Robin & Sarah live in Solihull and took us to the canal which was beautiful. Thanks for becoming new TSCF supporters! Sarah's hiding, but can be seen on the previous Europe blog.

This is Alan and Joe (and bump too!) outside their place in a village near Aylesbury. Fantastic to stay with them; hear about high school and primary teaching and impending parenthood and to trek across paddocks to a wonderful rural pub.

Lizzy's favourite singer, Tim Van Eyken, holidayed in NZ recently, but wasn't working any gigs. So Liz was excited (far too excited really!) that he was playing Marlborough town hall. She dragged Sis and I along too and it was all good. We turned up before the band was setting up, and stayed for Liz to have a good yarn with Tim at the end. Hope he doesn't think she's a stalker groupie....
Breaking news....Tim Van Eyken is headlining Wellington Folk Festival over Labour Weekend in October...... Liz will be very excited indeed!


Me and Auntie Dee sharing a joke.

I'm glad Barclays Bank call ATMs Hole in the Walls - 'cos I do too.

Some different members of the Hodge clan enjoying the sun, as well as mum, dad and sis, this is Auntie Aileen and Uncle Derek on the right.

Abbey Church in Gloucester doing what we do well - looking at the Bible together and eating food together afterwards. Doubly well fed!

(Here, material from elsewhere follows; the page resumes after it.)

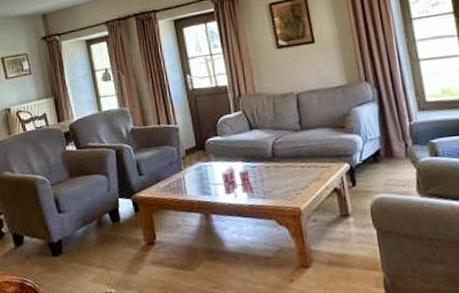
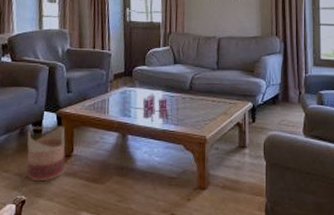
basket: none [105,213,150,273] -> present [27,126,65,182]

Janice serving the wonderful salmon.

Here we are with Mike & Amanda in France. I struggled with my school-boy French, but it was great food though, even if I wasn't sure what I'd ordered.

Grandpa & I in my home town of Bournemouth - where the sun always shines! Lizzy & I had to stop Grandpa and demand a rest when we were walking up the cliff with him. It's embarrassing when a 85 year old is fitter than you.....

Dave & I spent a year volunteering with TSCF way back last century. He's now on his OE working for the London Ambulance NHS Trust in, unsurprisingly, London. He's had a real bad run with his body giving up in various places, yet a pack of Cookie Time from Christchurch NZ brought many smiles. He enjoyed them so much he even requested this photo on the blog - this one's for you Dave mate!

We wanted to meet more people and felt a real constraint on time. We forgot to take pictures of everyone, so if you're missing out seeing your face then I hope to rectify that next time!

We travelled on too many motorways in the UK/France/Switzerland, so it was nice to get to east Norfolk and stay in one place for a 5 day holiday with Liz's family -

Fullers in the garden

It looks warm, but the North Sea in early June really isn't warm enough for Fuller women. This Hodge man though was very happy paddling in it.

Lots of Liz's family live in Gorleston. This is Auntie Angie and Uncle John on the right.


Although there was much chuntering and cursing, the Fullers did actually enjoy me & Liz making them hire bikes for a nice bike ride and picnic in the Norfolk broads.

All in all, good times. Good to be with friends and family and also good to be back home in Lincoln. We came back just in time for our main TSCF conference which has just finished and we'll be blogging about in due course.